If possible, we recommend our customers to utilize the fact that Assemblies can process many files. If you have a large library to import, we typically recommend processing up to 1000 files per Assembly. Chunking things like this also allows you to retry a smaller chunk if you're unhappy with the results for some reason. Please make sure to not import files sized at more than 10GB (all file sizes combined) in the same import Step.

Processing more files in fewer Assemblies allows you to maximize processing speeds as our Rate Limiter will happily accept a lower Assemblies, regardless of the number of files inside.

Please also consider that one ZIP file could result in tens of thousands of files when we extract it.

Store the originally uploaded files

Storing not only the encoded result files, but also the files that your users originally uploaded gives you the chance to re-encode them later on into different formats as your requirements change. If you do not store them, they are lost forever, because asking your users to upload them again is likely not an option.

Store any metadata

In addition to the above, keep in mind that Assemblies are ephemeral. Transloadit purges records after three months, so if you want to hang on to any metadata inside of them, you should import it to your datastore.

Use the "use" parameter

Every Robot (except import Robots) provides a use parameter, which determines which Assembly Step should be used by this Robot as its input. The order of Steps in JSON format cannot be predicted. Hence, this parameter should be used to prevent weird side effects from Robots using the wrong Steps as their input.

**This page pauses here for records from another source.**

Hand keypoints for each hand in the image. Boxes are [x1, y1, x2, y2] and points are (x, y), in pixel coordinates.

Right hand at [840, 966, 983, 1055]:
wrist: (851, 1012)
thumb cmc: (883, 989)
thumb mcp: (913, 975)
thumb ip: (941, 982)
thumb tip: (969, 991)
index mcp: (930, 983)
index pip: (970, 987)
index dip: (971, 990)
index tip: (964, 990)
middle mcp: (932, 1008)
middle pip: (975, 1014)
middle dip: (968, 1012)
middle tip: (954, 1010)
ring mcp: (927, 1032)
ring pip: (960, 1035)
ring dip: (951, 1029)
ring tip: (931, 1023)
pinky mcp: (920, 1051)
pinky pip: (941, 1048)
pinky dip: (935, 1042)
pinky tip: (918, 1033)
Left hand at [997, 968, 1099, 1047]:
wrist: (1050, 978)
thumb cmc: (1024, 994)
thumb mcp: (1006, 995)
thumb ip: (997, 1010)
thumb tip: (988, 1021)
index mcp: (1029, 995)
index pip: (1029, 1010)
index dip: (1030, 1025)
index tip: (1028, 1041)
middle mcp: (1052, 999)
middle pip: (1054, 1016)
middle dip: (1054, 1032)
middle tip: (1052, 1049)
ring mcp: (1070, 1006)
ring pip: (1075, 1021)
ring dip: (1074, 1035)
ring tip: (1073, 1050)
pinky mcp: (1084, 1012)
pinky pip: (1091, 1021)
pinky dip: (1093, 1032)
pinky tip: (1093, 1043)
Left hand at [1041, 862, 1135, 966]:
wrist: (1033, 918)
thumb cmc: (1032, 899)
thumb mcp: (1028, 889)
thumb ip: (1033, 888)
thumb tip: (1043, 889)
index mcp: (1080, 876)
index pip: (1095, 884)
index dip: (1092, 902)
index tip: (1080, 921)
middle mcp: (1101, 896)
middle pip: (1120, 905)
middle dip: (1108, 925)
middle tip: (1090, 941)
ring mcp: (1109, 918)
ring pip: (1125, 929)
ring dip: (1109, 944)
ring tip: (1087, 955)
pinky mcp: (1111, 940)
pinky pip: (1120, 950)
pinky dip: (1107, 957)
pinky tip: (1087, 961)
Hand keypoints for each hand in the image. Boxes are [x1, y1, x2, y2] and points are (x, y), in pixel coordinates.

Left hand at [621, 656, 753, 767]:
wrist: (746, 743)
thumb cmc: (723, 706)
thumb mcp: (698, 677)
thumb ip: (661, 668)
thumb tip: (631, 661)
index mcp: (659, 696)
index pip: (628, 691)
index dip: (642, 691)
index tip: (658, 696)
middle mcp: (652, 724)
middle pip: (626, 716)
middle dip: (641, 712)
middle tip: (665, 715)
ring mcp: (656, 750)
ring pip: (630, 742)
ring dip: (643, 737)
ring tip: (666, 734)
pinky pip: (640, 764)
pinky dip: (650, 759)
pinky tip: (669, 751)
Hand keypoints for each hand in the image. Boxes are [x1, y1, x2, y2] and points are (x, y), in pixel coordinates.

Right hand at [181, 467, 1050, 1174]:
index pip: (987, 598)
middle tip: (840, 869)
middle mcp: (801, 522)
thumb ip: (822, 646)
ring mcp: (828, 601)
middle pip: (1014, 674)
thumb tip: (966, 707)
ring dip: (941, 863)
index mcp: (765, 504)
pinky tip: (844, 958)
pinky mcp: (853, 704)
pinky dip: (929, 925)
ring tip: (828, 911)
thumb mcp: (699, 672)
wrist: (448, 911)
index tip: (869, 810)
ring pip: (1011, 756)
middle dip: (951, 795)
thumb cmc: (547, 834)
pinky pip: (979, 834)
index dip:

It is best practice to always use the "use" parameter in every Step, because it can be a source of confusion when left out.

Design for failure

We strive to provide a top-notch service with no downtime and zero crashed Assemblies. While we have many years of experience in this field, it remains technically challenging to run a distributed service such as Transloadit. In other words, problems cannot be ruled out completely. A server might crash or perform badly, resulting in some of your Assemblies crashing.

If you keep the following things in mind, crashed Assemblies can be replayed automatically by our service and neither you nor your customers would have to even notice that something went wrong. To design for failure:

  • Enable automatic Assembly Replays in your account. You can do so here.
  • Always use Templates, or automatic Assembly Replays will not always work properly. This is because we obfuscate S3 credentials, etc., that come from request parameters, which even our own system can't decipher anymore when it wants to replay an Assembly at a later stage.
  • Design with the Rate Limiter in mind. If you send us too many requests, we will rate limit them or even block your traffic entirely. You can learn about our Rate Limiters here.
  • Implement retries on your end.

Check for Assembly warnings

Assembly warnings are a source of optimization and compatibility advice. We'll warn about using deprecated stacks, being explicit about your bucket regions to avoid AWS doing an extra lookup, and much more.

Use an SDK

We recommend using official Software Development Kits. SDKs come with many of these Best Practices out of the box. They usually support Signature Authentication, handling rate limits, and retries. This often means higher quality integration, and less time to market.